木曽の大河の手前に流れる支流、日光川のほとりにある大屋という村で、隣村から来た佐助という男が捕縛された。佐助が、大屋に住む甚兵衛という男の留守を狙って夜盗に入り、寝ていた女房がこれに組み付き、刀の鞘の一部をむしり取って証拠とし訴え出たと伝わるが、詳細はよくわからない。


なんとも不明瞭な成り行きのうち、ともかく、ことは大きくなった。やがて隣り合う両村の血の気の多い村人たちが、互いに武装して今にも争闘に及ばんとしたところ清洲の城から仲裁が入り、近くの山王社(さんのうしゃ)の境内で鉄火起請(てっかぎしょう)を行うことになった。


火起請(ひぎしょう)とは、一種の神明(しんめい)裁判である。両村の代表者に、それぞれ両端を火で炙った鉄の棒を素手で掴んで歩ませ、熱さに取り落とすまでの距離がより長いほうを、神意にかなっていると見なす。敗れた方には、神を欺く不埒者として、あとで過酷な罰が下されることが多かった。


もちろん神明裁判の常として、全ては茶番である。勝敗は裏で主催者により確定されており、渡される鉄棒の温度は、あらかじめこの筋書きに沿って調整されていた。


こうした茶番は、当時の自治組織同士の紛争の調停策としてよく使われた。水利の争いや境相論(さかいそうろん)など、武家としては正面から干渉し辛い惣村自治(そうそんじち)に関わる事柄を、なんとか流血なしに落着させるための形式的な便法であり、周辺の治安を維持するためのぎりぎりの知恵であるともいえる。

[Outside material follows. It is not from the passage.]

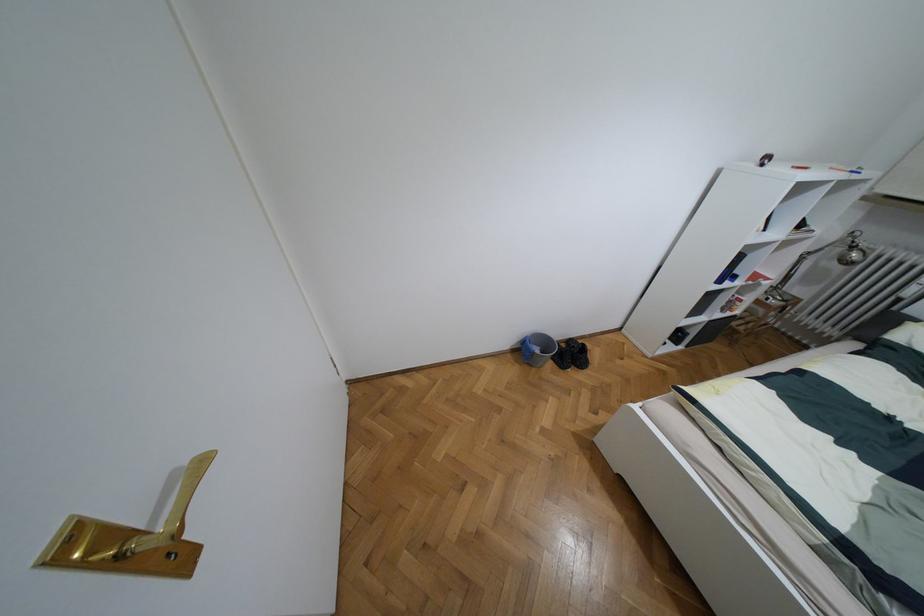
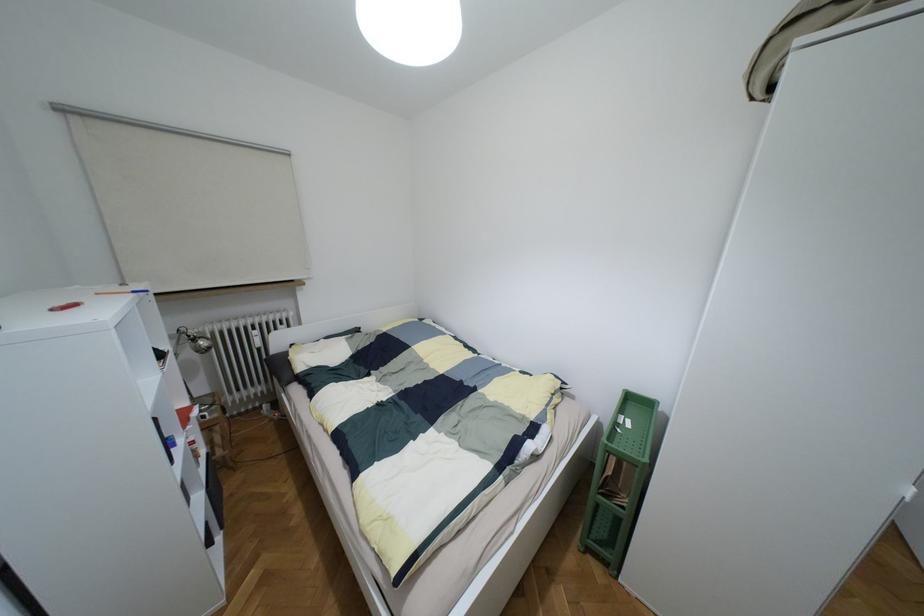
First-person continuous shooting, in which direction is the camera rotating?

The camera's rotation is toward right-down.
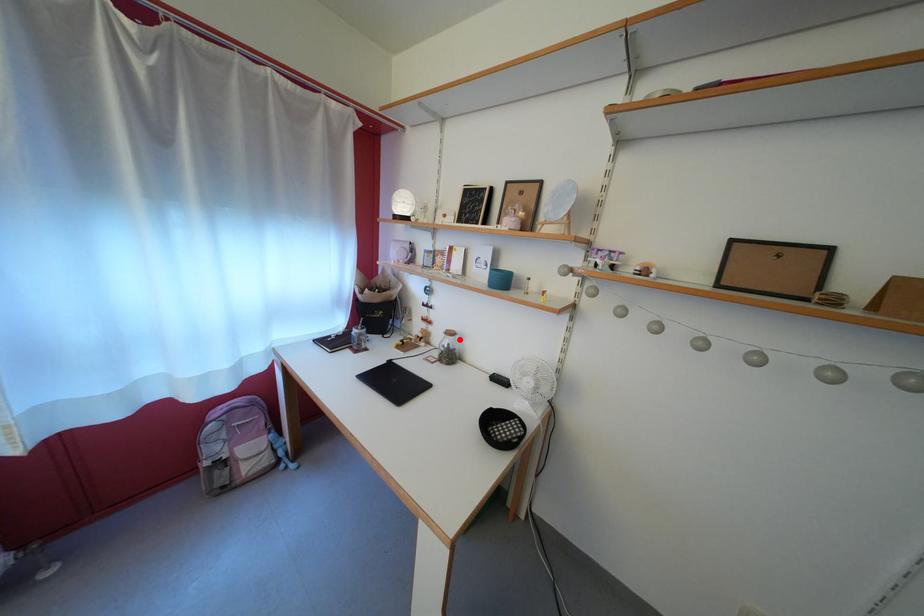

このときも、勝敗は決まっていた。訴えられた「盗人」こと、佐助の勝ちである。よって、敗者の甚兵衛は、勝手にありもせぬ被害を申し立てた(とが)で処刑されることになる。彼は、こうしたときに犠牲となるため、予め大屋村で飼われていた「解死人(げしにん)」であり、もとは素性不詳の流れ者であった。




いっぽう、隣村、一色村の佐助には、強力な後ろ盾があった。今や押しも押されもせぬ尾張の国主となって君臨する織田上総介信長の乳兄弟で、家内でも出世頭の池田勝三郎恒興その人である。佐助は、一色村の農夫でありながら池田の一党に出入りする若党でもあり、勝三郎に従い出陣した経験すらある。


すなわち今回の訴えは、彼ら池田一党にとり、いわば身内が盗人呼ばわりされるという、集団の名誉に関わる一件であった。そして清洲の城から遣わされ、この鉄火起請を取り仕切る任を受けた代官は、それらのことどもを忖度(そんたく)し、手回しよく大屋村の長の了解を取っていた。


長いものには巻かれ、解死人は死すべくして死す。その代わり、訴えを申し立てた彼の女房は、以降、解死人たることを免れ、村人のひとりとして暮らすことが許される。その原資はひそかに清洲から村に給され、また、一色より水利権がひとつ、誰にもわからぬようこっそりと大屋村に譲り渡される。


これにて、一件落着である。代官はほっと胸を撫で下ろしながら、眼前にいる、神意により死すべき運命の男が、汗びっしょりになりながらぶるぶると震え、真っ赤に()けた鉄棒を両手に掴んで持ち運ぶのを見ていた。